(FRAGMENTO DEL TEXTO)
# # # #
Uno de los placeres de mi vida es despertar en Naturalia, dicha recientemente escasa. Escuchar a las perritas corriendo en el corredor, ansiosas por verme aparecer en la puerta, no querer abandonar la cama a pesar de despertar desde las seis, sentir la indulgencia del campo y la naturaleza.
Ese día era un privilegio como todas aquellas mañanas. Logré salir de la tibieza de las cobijas, un plumón europeo por encima y una ecuatoriana peluda por debajo, el complemento perfecto entre el norte y el sur. Al abrir la puerta sentí la belleza del lugar, sorprendiéndome cada día como si fuera el primero, además de las paticas intensas que saltaban sobre mí con gemidos de felicidad.
Pasaban las ocho, ya era hora de alimentarlas. Fue así como me dirigí al cuarto de los gatos, por la comida de las perras. En mi camino estaban las palomas expectantes por maíz, el cual no volví a comprar porque en el remolino reciente o constante de mi vida, había desaparecido de la lista de compras, incluso habían desaparecido por completo las compras.
Cuando la vi, lancé un grito como de película de terror, completamente femenino y aterrorizado. Sin embargo, de la misma forma en que he tratado de resolver tantos problemas, inmediatamente tomé el control de la situación. ¿Qué debía hacer con ella? Era un cadáver, tenía que sepultarla.
Primero examiné qué tipo de animal era. No era una rata, era más grande, su cara era más alargada, las patas grandes y carnosas, la cola larga y enroscada, ojos pequeños e inocentes, abiertos… y unas cuantas moscas a su alrededor.
Era una zarigüella, una “chucha”. Más bien una “chuchita”, porque a pesar de ser más grande que una rata, creo que era pequeña, quizá una infante o cachorra… ¿cómo se le dice a los niños de los animales?
Nunca había visto de cerca una de su especie, pero sí en fotografías y en campañas de “no matemos a las zarigüellas”. La gente normalmente las desprecia porque las consideran feas y se comen las gallinas, aunque algunas personas se las comen a ellas…
Alguien me dijo en una ocasión: “vivir en el campo es convivir con la muerte”. Ese día no solo la tuve cerca, sino que fui sepulturera. Mi herramienta: la pala, la cual nunca había usado. Hice un hoyo en un lugar alejado de la casa, profundo para que las perras no la alcanzaran. Como el animal era pequeño, no debí cavar demasiado, pero fue suficiente para mí… era la primera vez que debía desaparecer un cadáver.
Fue impresionante, pero en el fondo me sentí valiente. Cumplí con mi deber, hasta sin ser católica me eché la bendición por la “chuchita” que fue a encontrar la muerte en mi casa, mi Naturalia. Había algo sagrado en ese cuerpecito inerte.
# # # #
(PROBLEMA BREVE 1)
Da formato de lista JSON de cadenas a las líneas de los registros de abajo, una cadena por línea y sin las líneas en blanco. Empieza en la línea que contiene "Is shiny red" y sigue hasta el final de los registros.

(Filas de un conjunto de datos de razonamiento espacial)
# # # #
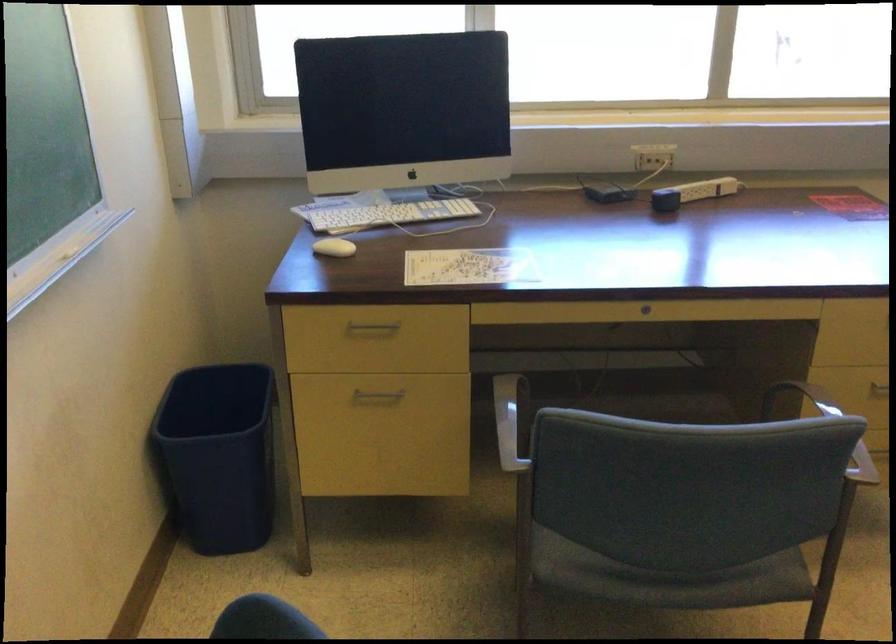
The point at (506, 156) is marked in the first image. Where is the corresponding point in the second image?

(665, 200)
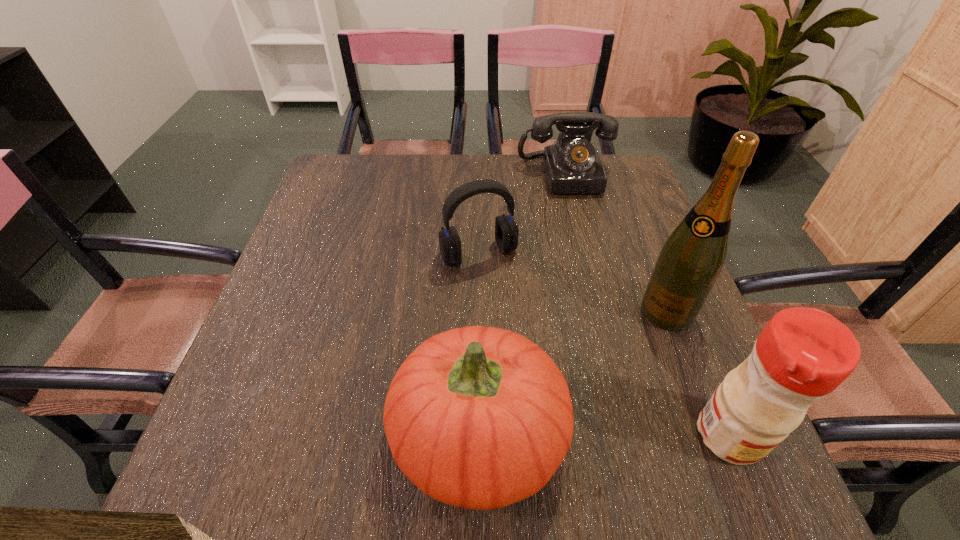
Where is `vacant space at the far left corner of the desktop`? The image size is (960, 540). vacant space at the far left corner of the desktop is located at coordinates (367, 181).

Where is `free spot between the third shortest object and the tallest object`? free spot between the third shortest object and the tallest object is located at coordinates (573, 373).

Find the location of a particular element. vacant region between the third tallest object and the shortest object is located at coordinates (522, 305).

At what (x,y) coordinates should I click in order to perform the action: click on free space between the pumpkin and the wine bottle. Please return your answer as a coordinate pair (x, y). The image size is (960, 540). Looking at the image, I should click on (573, 373).

Where is `empty location between the condiment and the third shortest object`? This screenshot has height=540, width=960. empty location between the condiment and the third shortest object is located at coordinates tap(604, 435).

Locate an element on the screen. The width and height of the screenshot is (960, 540). blank region between the farthest object and the wine bottle is located at coordinates (616, 243).

Locate an element on the screen. vacant area that lies between the wine bottle and the third shortest object is located at coordinates (573, 373).

At what (x,y) coordinates should I click in order to perform the action: click on unoccupied area between the third farthest object and the second tallest object. Please return your answer as a coordinate pair (x, y). This screenshot has height=540, width=960. Looking at the image, I should click on (698, 373).

Identify which object is the second closest to the condiment. Please provide its 2D coordinates. Your answer should be formatted as a tuple, i.e. [(x, y)], where the tuple contains the x and y coordinates of a point satisfying the conditions above.

[(478, 417)]

At what (x,y) coordinates should I click in order to perform the action: click on object that is the closest to the fourth nearest object. Please return your answer as a coordinate pair (x, y). This screenshot has width=960, height=540. Looking at the image, I should click on (572, 165).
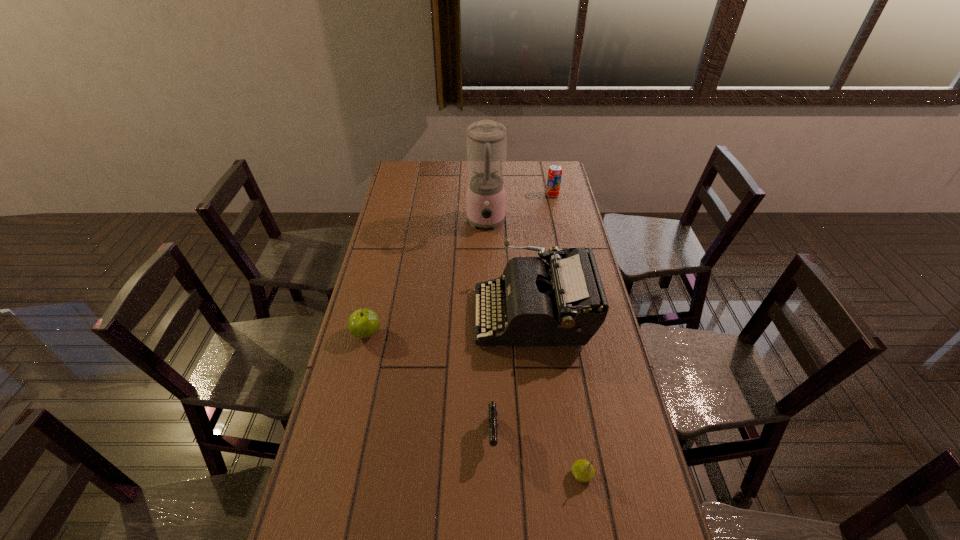
This screenshot has height=540, width=960. Identify the location of pear positioned at the right edge. (583, 471).

Locate an element on the screen. vacant space at the far edge of the desktop is located at coordinates (435, 174).

Locate an element on the screen. This screenshot has height=540, width=960. vacant space at the left edge of the desktop is located at coordinates (342, 444).

You are a GUI agent. You are given a task and a screenshot of the screen. Output one action in this format:
    pyautogui.click(x=<x>, y=<y>)
    Task: Click on the blank area at the right edge
    This screenshot has height=540, width=960.
    Given the screenshot: What is the action you would take?
    pyautogui.click(x=568, y=221)

This screenshot has height=540, width=960. Identify the location of free region at the far right corner. (537, 183).

You are a GUI agent. You are given a task and a screenshot of the screen. Output one action in this format:
    pyautogui.click(x=<x>, y=<y>)
    Task: Click on the vacant area between the tallest object and the leftmost object
    The image size is (960, 540).
    Given the screenshot: What is the action you would take?
    pyautogui.click(x=426, y=278)

Locate an element on the screen. The image size is (960, 540). vacant space that is in between the nearest object and the leftmost object is located at coordinates (474, 404).

Where is `free space between the farthest object and the leftmost object`? The image size is (960, 540). free space between the farthest object and the leftmost object is located at coordinates (460, 264).

What are the coordinates of `free spot between the nearest object and the apple` in the screenshot? It's located at (474, 404).

Find the location of `vacant point located between the pear and the typewriter`. vacant point located between the pear and the typewriter is located at coordinates (558, 395).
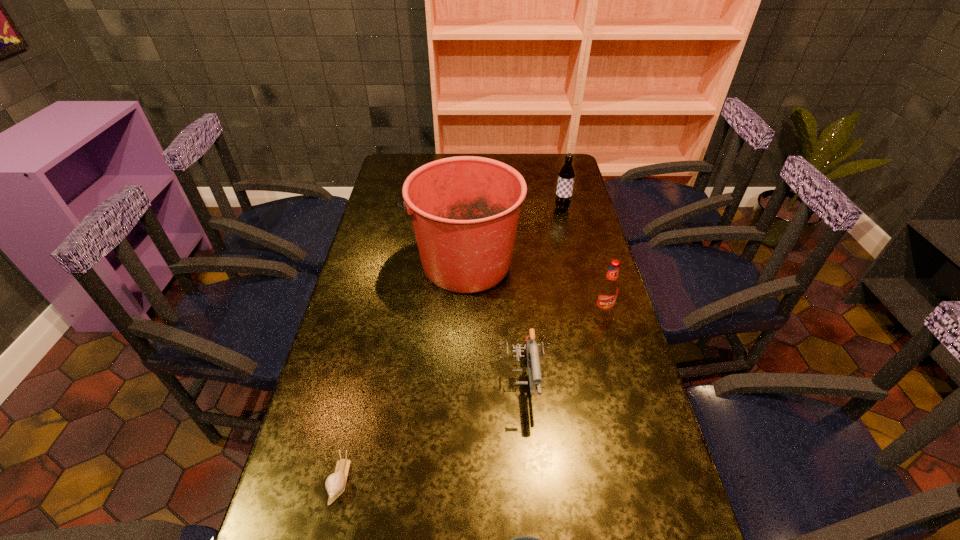
The height and width of the screenshot is (540, 960). Identify the location of vacant space located 0.120m on the back of the nearer root beer. tap(593, 279).

Locate an element on the screen. Image resolution: width=960 pixels, height=540 pixels. blank area located 0.090m at the barrel end of the fourth farthest object is located at coordinates (529, 448).

This screenshot has width=960, height=540. Identify the location of object located at the left edge. (335, 483).

In the image, there is a desktop. Identify the location of free space at the far edge. This screenshot has height=540, width=960. (483, 154).

This screenshot has height=540, width=960. I want to click on vacant area at the left edge, so click(x=399, y=280).

In the image, there is a desktop. Where is `vacant space at the right edge`? The height and width of the screenshot is (540, 960). vacant space at the right edge is located at coordinates (562, 278).

Where is `vacant area at the far right corner`? vacant area at the far right corner is located at coordinates (560, 159).

Where is `vacant space in between the nearer root beer and the second nearest object`? The width and height of the screenshot is (960, 540). vacant space in between the nearer root beer and the second nearest object is located at coordinates (471, 396).

Find the location of a particular element. This screenshot has width=960, height=540. empty space that is in between the tallest object and the nearer root beer is located at coordinates (534, 288).

The image size is (960, 540). I want to click on vacant space that is in between the bucket and the second nearest object, so click(x=402, y=372).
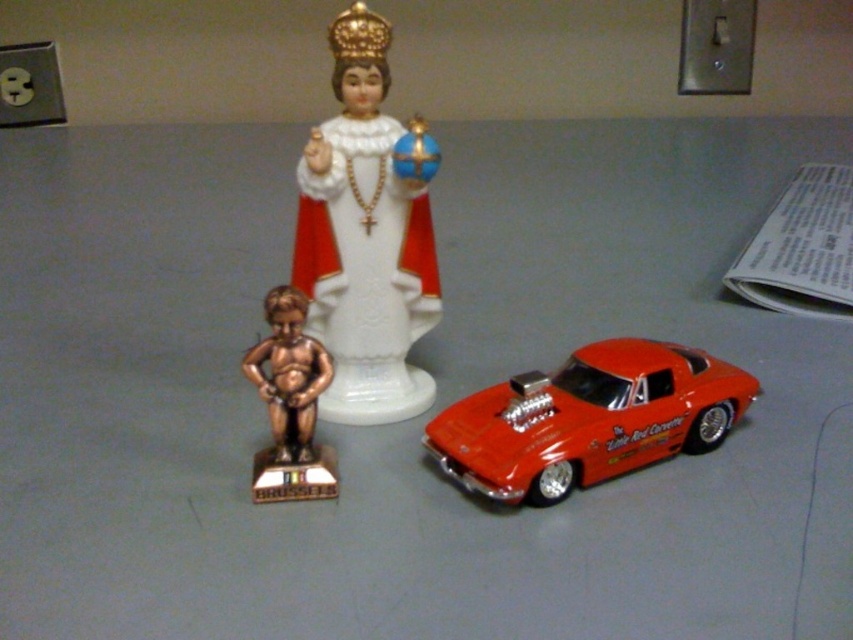
Is point (415, 340) positioned in front of point (537, 380)?

No, it is not.

Locate an element on the screen. The image size is (853, 640). white porcelain statue at center is located at coordinates (364, 240).

Is shiny red car at center to the right of gold-bronze statue at left from the viewer's perspective?

Correct, you'll find shiny red car at center to the right of gold-bronze statue at left.

Measure the distance between shiny red car at center and gold-bronze statue at left.

The distance of shiny red car at center from gold-bronze statue at left is 10.25 inches.

Which is in front, point (682, 416) or point (260, 385)?

Point (260, 385)

You are a GUI agent. You are given a task and a screenshot of the screen. Output one action in this format:
    pyautogui.click(x=<x>, y=<y>)
    Task: Click on the shiny red car at center
    Image resolution: width=853 pixels, height=640 pixels.
    Given the screenshot: What is the action you would take?
    pyautogui.click(x=589, y=419)

Who is higher up, white porcelain statue at center or gold-bronze statue at left?

white porcelain statue at center is higher up.

Can you confirm if white porcelain statue at center is bigger than gold-bronze statue at left?

Correct, white porcelain statue at center is larger in size than gold-bronze statue at left.

Between point (352, 323) and point (258, 492), which one is positioned in front?

Point (258, 492)

You are a GUI agent. You are given a task and a screenshot of the screen. Output one action in this format:
    pyautogui.click(x=<x>, y=<y>)
    Task: Click on the white porcelain statue at center
    This screenshot has height=640, width=853.
    Given the screenshot: What is the action you would take?
    pyautogui.click(x=364, y=240)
# # # #
(PROBLEMA BREVE 2)
Prosigue el relato sobre el entierro de la zarigüella en Naturalia a partir de su última oración.

(RESULTADO OBTENIDO 1)
[
  "Is shiny red car at center to the right of gold-bronze statue at left from the viewer's perspective?",
  "Correct, you'll find shiny red car at center to the right of gold-bronze statue at left.",
  "Measure the distance between shiny red car at center and gold-bronze statue at left.",
  "The distance of shiny red car at center from gold-bronze statue at left is 10.25 inches.",
  "Which is in front, point (682, 416) or point (260, 385)?",
  "Point (260, 385)",
  "You are a GUI agent. You are given a task and a screenshot of the screen. Output one action in this format:",
  "    pyautogui.click(x=<x>, y=<y>)",
  "    Task: Click on the shiny red car at center",
  "    Image resolution: width=853 pixels, height=640 pixels.",
  "    Given the screenshot: What is the action you would take?",
  "    pyautogui.click(x=589, y=419)",
  "Who is higher up, white porcelain statue at center or gold-bronze statue at left?",
  "white porcelain statue at center is higher up.",
  "Can you confirm if white porcelain statue at center is bigger than gold-bronze statue at left?",
  "Correct, white porcelain statue at center is larger in size than gold-bronze statue at left.",
  "Between point (352, 323) and point (258, 492), which one is positioned in front?",
  "Point (258, 492)",
  "You are a GUI agent. You are given a task and a screenshot of the screen. Output one action in this format:",
  "    pyautogui.click(x=<x>, y=<y>)",
  "    Task: Click on the white porcelain statue at center",
  "    This screenshot has height=640, width=853.",
  "    Given the screenshot: What is the action you would take?",
  "    pyautogui.click(x=364, y=240)"
]

(RESULTADO OBTENIDO 2)
Me quedó un leve trauma por todo el proceso, pero también una curiosidad. ¿Cuál fue el motivo del deceso? ¿Serían las perras? No tenía señales de agresión, heridas o sangre alguna. Tampoco eran los gatos, esos nunca fueron valientes ni habilidosos, al fin y al cabo venían de un apartamento en la ciudad. Algo no encajaba.
Bañarme era la mejor idea para superar el suceso, hacer una pausa y empezar nuevamente el día, supongo que los enterradores se bañan cuando llegan a su casa para quitarse esa esencia a muerte. El teléfono sonó tan insistentemente que me sacó de la ducha… terminé de enjuagarme como pude y salí en toalla al corredor de la casa a contestar . Era Laura muy alterada: ¡Mami! ¡Mami! ¡Desentierre ya la zarigüella!
María Alejandra había dicho que posiblemente era un infarto, el Flaco no había escuchado el audio de WhatsApp, mi mamá quedó intrigada y dijo como siempre: “Natalia, es que vos sos muy verraquita”. Sin embargo Laura, llena de información y datos curiosos, al escuchar la historia contada por mi mamá, entró en pánico.
Las zarigüellas se hacen las muertas cuando sienten el peligro. Me lo contó angustiada en ese momento y lo pude confirmar con alguna información de internet. No tenía otra opción: debía desenterrarla. No soportaba la idea de que el animal estuviera asfixiado por mi culpa, sin embargo decidí desayunar primero porque no sabía que iba a pasar con mi apetito después del “desentierro”.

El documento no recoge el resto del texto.